- [Source passage]
=-=-=

# Bits for plastic?



## swampergene (Feb 10, 2010)

Does anyone know a good source for bits to use for cutting soft plastic (PVC "Foamboard")? I'm assuming for a clean cut I need a spiral upward-cutting bit...the kicker is I need it to have a 1/16" OD.


----------



## AxlMyk (Jun 13, 2006)

Possibly Dremel bits with a 1/8" to 1/4" sleeve.


----------



## bobj3 (Jan 17, 2006)

Amazon.com: rotozip bits US Home Improvement

==========



swampergene said:


> Does anyone know a good source for bits to use for cutting soft plastic (PVC "Foamboard")? I'm assuming for a clean cut I need a spiral upward-cutting bit...the kicker is I need it to have a 1/16" OD.


----------



## TWheels (May 26, 2006)

I looked for O-flute bits for "real" routers, and could not find any with diameters smaller than 1/8 in., so as Mike and Bj suggested, Dremel or Rotozip bits are probably your better choice.


----------



## swampergene (Feb 10, 2010)

Thanks guy, I'll investigate those options


----------



## swampergene (Feb 10, 2010)

Wow I've been looking for some time and don't know how I missed this...

Gerber Scientific "Gerber Gold" bits...part #P80367A, 1/4" x 1/16" x 1/4". Gonna have to order me up one, and I'll be sure to review it here 

Never heard of these guys, looks like they make a whole bunch of odd-size and high-tech bits.


----------



## TWheels (May 26, 2006)

=-=-=

(Dataset entries)
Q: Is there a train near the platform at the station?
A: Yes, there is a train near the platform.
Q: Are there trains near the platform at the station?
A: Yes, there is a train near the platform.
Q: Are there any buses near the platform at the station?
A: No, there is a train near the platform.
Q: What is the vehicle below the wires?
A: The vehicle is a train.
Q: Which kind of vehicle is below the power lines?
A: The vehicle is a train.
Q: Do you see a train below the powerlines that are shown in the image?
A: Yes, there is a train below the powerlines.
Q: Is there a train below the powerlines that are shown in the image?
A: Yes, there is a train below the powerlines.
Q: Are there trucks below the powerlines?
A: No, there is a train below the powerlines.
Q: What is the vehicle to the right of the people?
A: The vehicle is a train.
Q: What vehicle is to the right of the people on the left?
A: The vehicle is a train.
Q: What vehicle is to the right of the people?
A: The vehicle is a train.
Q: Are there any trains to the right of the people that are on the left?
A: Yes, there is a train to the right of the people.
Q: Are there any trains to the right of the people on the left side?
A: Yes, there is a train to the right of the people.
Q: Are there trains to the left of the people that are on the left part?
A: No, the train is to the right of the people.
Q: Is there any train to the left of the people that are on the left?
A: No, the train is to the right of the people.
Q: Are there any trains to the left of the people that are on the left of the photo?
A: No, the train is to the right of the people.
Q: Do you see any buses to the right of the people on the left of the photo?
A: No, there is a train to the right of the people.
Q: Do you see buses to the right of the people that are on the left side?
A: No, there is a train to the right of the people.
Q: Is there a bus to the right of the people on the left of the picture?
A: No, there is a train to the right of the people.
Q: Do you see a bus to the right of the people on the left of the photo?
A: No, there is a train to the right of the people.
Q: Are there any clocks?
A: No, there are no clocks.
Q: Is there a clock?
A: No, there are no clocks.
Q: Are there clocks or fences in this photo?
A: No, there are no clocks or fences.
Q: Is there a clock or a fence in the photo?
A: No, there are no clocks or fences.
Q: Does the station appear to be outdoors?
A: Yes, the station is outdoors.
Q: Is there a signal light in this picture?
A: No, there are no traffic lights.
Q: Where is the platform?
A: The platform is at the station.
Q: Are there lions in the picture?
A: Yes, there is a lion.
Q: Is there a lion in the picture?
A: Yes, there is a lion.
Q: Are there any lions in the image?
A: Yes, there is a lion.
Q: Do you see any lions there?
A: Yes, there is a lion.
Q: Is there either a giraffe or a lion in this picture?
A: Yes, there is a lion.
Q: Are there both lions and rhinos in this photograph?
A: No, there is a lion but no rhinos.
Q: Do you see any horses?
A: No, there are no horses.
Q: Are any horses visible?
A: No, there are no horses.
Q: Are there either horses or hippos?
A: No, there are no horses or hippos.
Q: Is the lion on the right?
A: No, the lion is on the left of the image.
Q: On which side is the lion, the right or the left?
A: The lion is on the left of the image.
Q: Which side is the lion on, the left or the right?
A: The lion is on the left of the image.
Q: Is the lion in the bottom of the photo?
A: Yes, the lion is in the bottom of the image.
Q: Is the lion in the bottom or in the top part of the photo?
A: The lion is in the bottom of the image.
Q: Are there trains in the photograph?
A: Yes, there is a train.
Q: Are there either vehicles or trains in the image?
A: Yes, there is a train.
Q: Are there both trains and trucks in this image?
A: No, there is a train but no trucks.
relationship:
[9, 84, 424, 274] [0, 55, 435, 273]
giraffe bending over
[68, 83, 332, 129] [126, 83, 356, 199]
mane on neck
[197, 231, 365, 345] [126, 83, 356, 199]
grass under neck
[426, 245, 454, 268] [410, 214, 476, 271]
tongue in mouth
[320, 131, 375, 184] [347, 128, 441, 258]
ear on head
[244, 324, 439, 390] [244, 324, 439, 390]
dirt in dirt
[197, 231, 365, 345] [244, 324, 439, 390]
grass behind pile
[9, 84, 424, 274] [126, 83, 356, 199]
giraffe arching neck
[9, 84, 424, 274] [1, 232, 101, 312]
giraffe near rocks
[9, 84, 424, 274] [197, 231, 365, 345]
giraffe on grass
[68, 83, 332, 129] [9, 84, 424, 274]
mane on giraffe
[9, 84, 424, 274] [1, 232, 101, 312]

=-=-=

- [Questions]
[1] According to the forum thread on bits for cutting plastic, what was the smallest diameter of O-flute bits that could be found for standard routers?
[2] Retype the forum thread on bits for cutting plastic from "Wow I've been" up to and including "and high-tech bits.".
[3] Extend the forum thread on bits for cutting plastic, picking up from its final line.

- [Answers for the tasks]
[1] None smaller than 1/8 in. could be found.

[2]
Wow I've been looking for some time and don't know how I missed this...

Gerber Scientific "Gerber Gold" bits...part #P80367A, 1/4" x 1/16" x 1/4". Gonna have to order me up one, and I'll be sure to review it here 

Never heard of these guys, looks like they make a whole bunch of odd-size and high-tech bits.

[3]
swampergene said:


> Wow I've been looking for some time and don't know how I missed this...
> 
> Gerber Scientific "Gerber Gold" bits...part #P80367A, 1/4" x 1/16" x 1/4". Gonna have to order me up one, and I'll be sure to review it here
> 
> Never heard of these guys, looks like they make a whole bunch of odd-size and high-tech bits.


Thanks very much for your determination. I had never heard of this company, and I keep track of "scientific" companies.

How did you find it?


----------



## swampergene (Feb 10, 2010)

mftha said:


> Thanks very much for your determination. I had never heard of this company, and I keep track of "scientific" companies.
> 
> How did you find it?


Just luck really, I've googled for it many times in the last month or so but just noticed that result yesterday. Maybe Google's new search system changed the order of results for the better.


----------



## TWheels (May 26, 2006)

swampergene said:


> Just luck really, I've googled for it many times in the last month or so but just noticed that result yesterday. Maybe Google's new search system changed the order of results for the better.


Thanks very much. Gerber Scientific is an interesting company. The sales apparently only through local distributors and lack of price on the web site is something I do not like. For me the nearest distributor is 80 miles (120 km) away.


----------



## RJM (Apr 11, 2010)

Here's a website with prices:

Buy Routing & Engraving Bits

BUY GERBER GOLD SPF P80367A 1/4 X 1/16 X 1/4

So what does 1/4" X 1/16" X 1/4" mean; 1/4" shank X 1/16" dia X 1/4" long cutting length?


----------



## swampergene (Feb 10, 2010)

RJM60 said:


> Here's a website with prices:
> 
> Buy Routing & Engraving Bits
> 
> ...


Thanks Robert...I had found the prices too, a little steep at $23 but not too bad for a specialty bit...so long as it cuts clean and for my needs can withstand some rather deep cutting...nearly 3/16" in a single pass.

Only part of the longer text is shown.